* Problem statement *
Find every line in the data below that contains the word "mechanisms", and copy each of those lines in full.

[Information given]

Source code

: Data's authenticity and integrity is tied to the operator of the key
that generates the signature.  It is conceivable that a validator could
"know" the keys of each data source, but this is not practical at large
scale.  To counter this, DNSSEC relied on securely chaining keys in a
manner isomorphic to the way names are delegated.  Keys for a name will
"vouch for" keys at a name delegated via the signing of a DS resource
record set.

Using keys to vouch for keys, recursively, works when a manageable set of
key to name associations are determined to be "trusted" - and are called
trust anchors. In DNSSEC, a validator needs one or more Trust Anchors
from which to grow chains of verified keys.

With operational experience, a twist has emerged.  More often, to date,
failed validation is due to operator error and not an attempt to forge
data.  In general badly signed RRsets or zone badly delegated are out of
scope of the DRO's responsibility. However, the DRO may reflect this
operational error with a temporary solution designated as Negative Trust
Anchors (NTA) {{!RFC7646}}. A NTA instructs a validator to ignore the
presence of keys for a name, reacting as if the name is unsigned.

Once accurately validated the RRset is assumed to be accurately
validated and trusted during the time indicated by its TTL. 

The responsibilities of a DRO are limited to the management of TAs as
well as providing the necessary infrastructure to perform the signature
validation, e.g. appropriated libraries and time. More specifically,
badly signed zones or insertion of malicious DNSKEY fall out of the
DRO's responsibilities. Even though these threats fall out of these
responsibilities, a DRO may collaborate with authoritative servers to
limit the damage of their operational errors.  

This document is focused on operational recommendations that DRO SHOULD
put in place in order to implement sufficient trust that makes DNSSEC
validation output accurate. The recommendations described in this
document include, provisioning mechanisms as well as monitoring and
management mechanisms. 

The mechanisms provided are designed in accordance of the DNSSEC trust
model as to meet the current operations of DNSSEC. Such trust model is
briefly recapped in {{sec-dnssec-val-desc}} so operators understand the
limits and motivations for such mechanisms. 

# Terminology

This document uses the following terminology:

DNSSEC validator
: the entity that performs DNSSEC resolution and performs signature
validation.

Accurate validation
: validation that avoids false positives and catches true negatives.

[/Information given]

* Task output *
document include, provisioning mechanisms as well as monitoring and
management mechanisms. 
The mechanisms provided are designed in accordance of the DNSSEC trust
limits and motivations for such mechanisms. 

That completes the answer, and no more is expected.